FAQs

Why does my pet need routine blood work to continue receiving medication?

Animals that receive medications for certain conditions, such as seizures or hormone imbalances, should have periodic blood work to monitor the steady state level of the medication in the patient’s body. Failure to monitor the level may lead to sub-therapeutic dosing or over-dosage.
Other medications are heavily metabolized by the liver and excreted by the kidneys. Failure to monitor organ function while on these medications can lead to organ failure.

Why should I get my pet spayed or neutered?

Spaying or neutering you pet will help keep the number of unwanted pets out of our animal shelters and thus minimize the number of pets being euthanized every year. Many owners already acknowledge this as a serious problem, but are unaware that spaying or neutering their pet will also help prevent certain medical conditions such as prostatic disease, pyometra, mammary tumors and other forms of cancer.

What can I do about my pet's bad breath?

Bad breath is caused by plaque and tartar build-up on your pet’s teeth. A dental cleaning is required to remove the build-up, but other methods are available to control future tartar formation. Daily brushing with a veterinary toothpaste, application of an oral rinse, and use of a water additive are all ways you can help slow down tartar formation on your pet’s teeth. Science diet also makes a prescription diet that helps keep your pet’s teeth clean.

Is it harmful for my pet to eat table scraps?

It is not advisable to feed your pet anything other than their dog/cat food. Feeding table scraps, treats or snacks and frequently changing your pet’s diet can lead to severe cases of pancreatitis which can be fatal.

Why does my dog eat its own feces?

It is not clear why some dogs eat their own feces (coprophagia). Some popular theories include dietary deficiencies, covering of their scent and just a disgusting habit.

Dogs fed a good quality food will not suffer from any dietary deficiencies. No matter what the cause, there is a medication called Coproban you can give your dog to help eliminate coprophagia.

Why does my pet need routine vaccinations?

Vaccines are designed to prevent the transmission of disease amongst animals. Inappropriate vaccine schedules or failure to vaccinate pets can lead to increased disease transmission in our pet population. Rabies is a zoonotic disease (can be spread from animals to people) and is required by law. A rabies vaccine can only be given by a licensed veterinarian.

Questions regarding heartworm transmission, testing, prevention and treatment

Detailed information is available under the “Pet Owner Resources” tab on the American Heartworm Society website. A convenient link is located under our education tab.

Why should my pet receive pre-surgical blood work?

Pre-surgical blood work allows the veterinarian to evaluate your pet’s basic physiologic condition and to help ensure a safe anesthesia. The blood work helps determine if special precautions need to be taken with your pet, and may indicate that a procedure should be postponed until a discovered problem can be corrected. The pre-anesthetic screening is not a guarantee against complications with a procedure, but it will help determine the safest protocol for your pet.

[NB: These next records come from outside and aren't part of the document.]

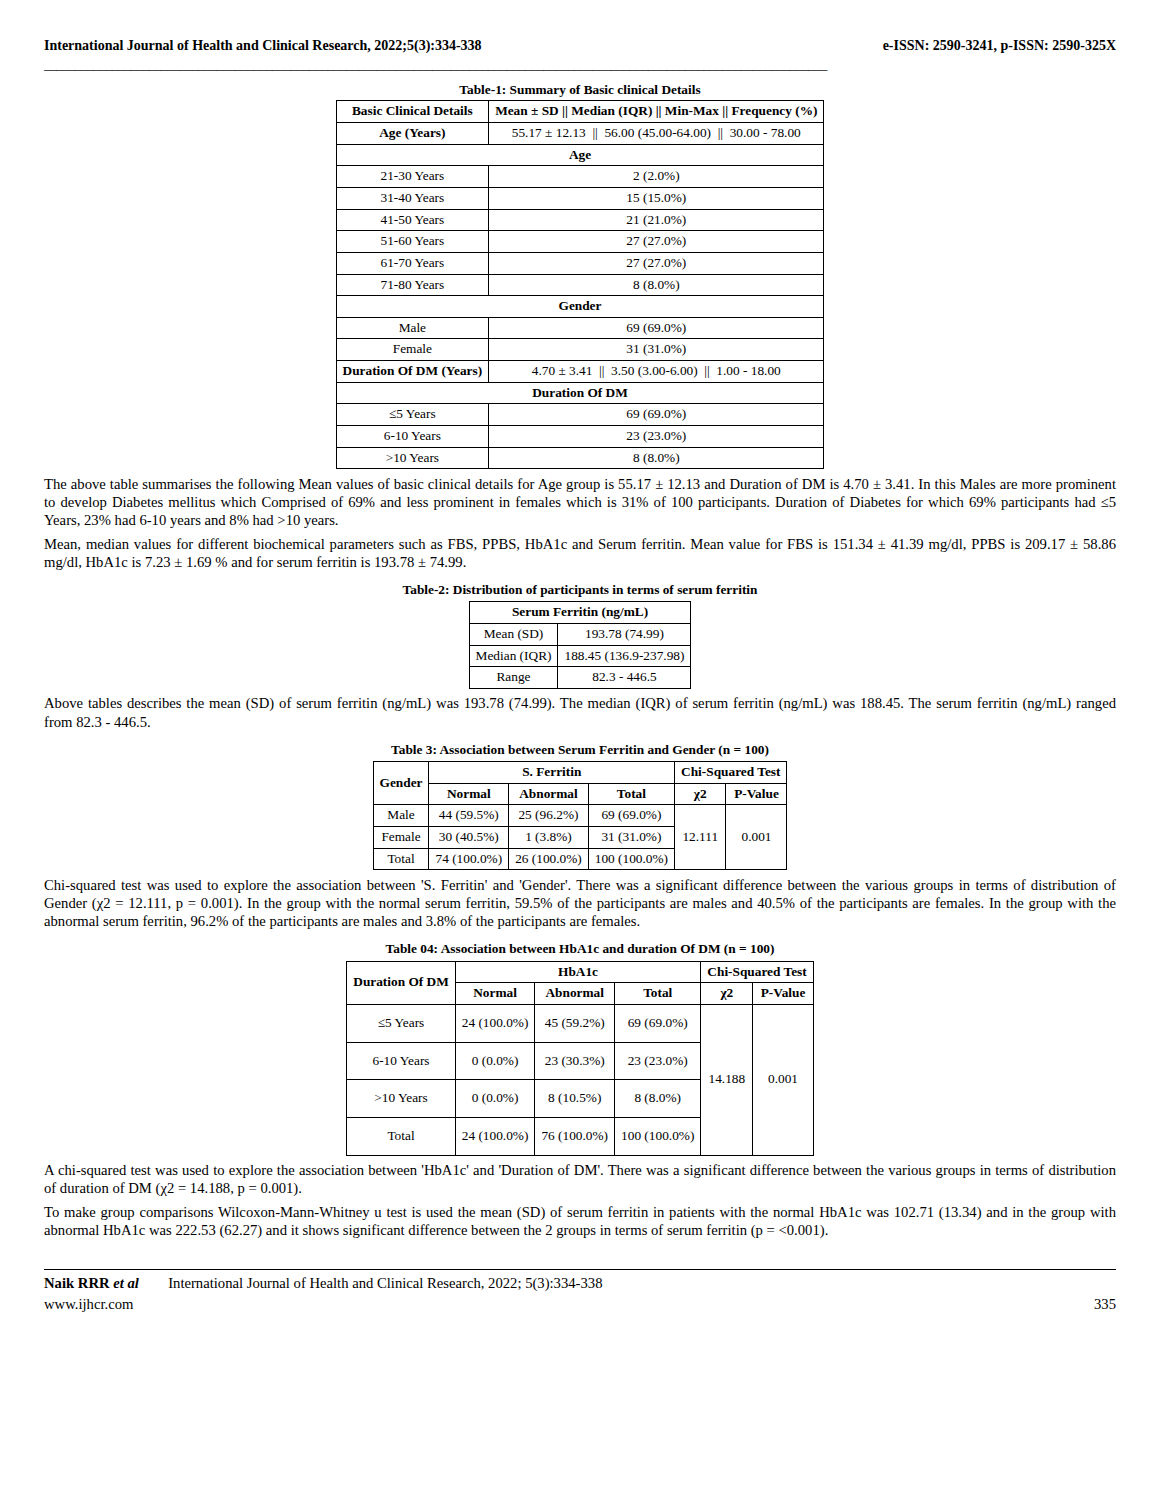International Journal of Health and Clinical Research, 2022;5(3):334-338 e-ISSN: 2590-3241, p-ISSN: 2590-325X
_______________________________________________________________________________________________________________________________
Table-1: Summary of Basic clinical Details
| Basic Clinical Details | Mean ± SD // Median (IQR) // Min-Max // Frequency (%) |
| --- | --- |
| Age (Years) | 55.17 ± 12.13 // 56.00 (45.00-64.00) // 30.00 - 78.00 |
| Age |
| 21-30 Years | 2 (2.0%) |
| 31-40 Years | 15 (15.0%) |
| 41-50 Years | 21 (21.0%) |
| 51-60 Years | 27 (27.0%) |
| 61-70 Years | 27 (27.0%) |
| 71-80 Years | 8 (8.0%) |
| Gender |
| Male | 69 (69.0%) |
| Female | 31 (31.0%) |
| Duration Of DM (Years) | 4.70 ± 3.41 // 3.50 (3.00-6.00) // 1.00 - 18.00 |
| Duration Of DM |
| ≤5 Years | 69 (69.0%) |
| 6-10 Years | 23 (23.0%) |
| >10 Years | 8 (8.0%) |
The above table summarises the following Mean values of basic clinical details for Age group is 55.17 ± 12.13 and Duration of DM is 4.70 ± 3.41. In this Males are more prominent to develop Diabetes mellitus which Comprised of 69% and less prominent in females which is 31% of 100 participants. Duration of Diabetes for which 69% participants had ≤5 Years, 23% had 6-10 years and 8% had >10 years.
Mean, median values for different biochemical parameters such as FBS, PPBS, HbA1c and Serum ferritin. Mean value for FBS is 151.34 ± 41.39 mg/dl, PPBS is 209.17 ± 58.86 mg/dl, HbA1c is 7.23 ± 1.69 % and for serum ferritin is 193.78 ± 74.99.
Table-2: Distribution of participants in terms of serum ferritin
| Serum Ferritin (ng/mL) |
| --- |
| Mean (SD) | 193.78 (74.99) |
| Median (IQR) | 188.45 (136.9-237.98) |
| Range | 82.3 - 446.5 |
Above tables describes the mean (SD) of serum ferritin (ng/mL) was 193.78 (74.99). The median (IQR) of serum ferritin (ng/mL) was 188.45. The serum ferritin (ng/mL) ranged from 82.3 - 446.5.
Table 3: Association between Serum Ferritin and Gender (n = 100)
| Gender | S. Ferritin | Chi-Squared Test |
| --- | --- | --- |
| Normal | Abnormal | Total | χ2 | P-Value |
| Male | 44 (59.5%) | 25 (96.2%) | 69 (69.0%) | 12.111 | 0.001 |
| Female | 30 (40.5%) | 1 (3.8%) | 31 (31.0%) |
| Total | 74 (100.0%) | 26 (100.0%) | 100 (100.0%) |
Chi-squared test was used to explore the association between 'S. Ferritin' and 'Gender'. There was a significant difference between the various groups in terms of distribution of Gender (χ2 = 12.111, p = 0.001). In the group with the normal serum ferritin, 59.5% of the participants are males and 40.5% of the participants are females. In the group with the abnormal serum ferritin, 96.2% of the participants are males and 3.8% of the participants are females.
Table 04: Association between HbA1c and duration Of DM (n = 100)
| Duration Of DM | HbA1c | Chi-Squared Test |
| --- | --- | --- |
| Normal | Abnormal | Total | χ2 | P-Value |
| ≤5 Years | 24 (100.0%) | 45 (59.2%) | 69 (69.0%) | 14.188 | 0.001 |
| 6-10 Years | 0 (0.0%) | 23 (30.3%) | 23 (23.0%) |
| >10 Years | 0 (0.0%) | 8 (10.5%) | 8 (8.0%) |
| Total | 24 (100.0%) | 76 (100.0%) | 100 (100.0%) |
A chi-squared test was used to explore the association between 'HbA1c' and 'Duration of DM'. There was a significant difference between the various groups in terms of distribution of duration of DM (χ2 = 14.188, p = 0.001).
To make group comparisons Wilcoxon-Mann-Whitney u test is used the mean (SD) of serum ferritin in patients with the normal HbA1c was 102.71 (13.34) and in the group with abnormal HbA1c was 222.53 (62.27) and it shows significant difference between the 2 groups in terms of serum ferritin (p = <0.001).
Naik RRR et al International Journal of Health and Clinical Research, 2022; 5(3):334-338
www.ijhcr.com 335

What can I do about my pet's shedding?

It is impossible to stop all shedding, but the feeding of a prescription diet, supplementation with omega fatty acids and daily brushing will help greatly reduce the amount of hair your pet sheds.

What happens if my dog eats cat food (or cat eats dog food)?

Years ago dog foods were deficient in taurine, an essential amino acid for cats. Dogs do not require taurine in their diets, but cats that ate dog food exclusively would go blind from the lack of taurine.

Today, all dog foods contain taurine as a preventative. If a healthy pet periodically eats the wrong species food no ill effects will arise, but it is not advisable to continually allow such activity. Pets with medical conditions could suffer ill effects from eating the wrong species food.

How do I know if my pet is overweight?

Pets of ideal bodyweight should have a nice tucked up abdomen, slim waist, easily palpable last 3-4 ribs and no fat deposition over the tail head or brisket.

Why is my pet scooting or licking its rear?

The most common causes of anal irritation are full anal glands or intestinal parasites. It is advisable to see your veterinarian as there are other causes including, allergies, fleas, fecal impaction and cancer.

Should my pet be on flea prevention year round?

It is highly advisable to keep your pet on flea prevention year round. Although the incidence of fleas is lower in the winter months, we still see external parasites every month out of the year. Fleas multiply exponentially and just a few fleas on your pet can quickly turn into an infestation in your house. Many flea products also prevent ticks which can carry diseases such as Rocky Mountain Spotted Fever, Ehrlichiosis and Lyme’s disease.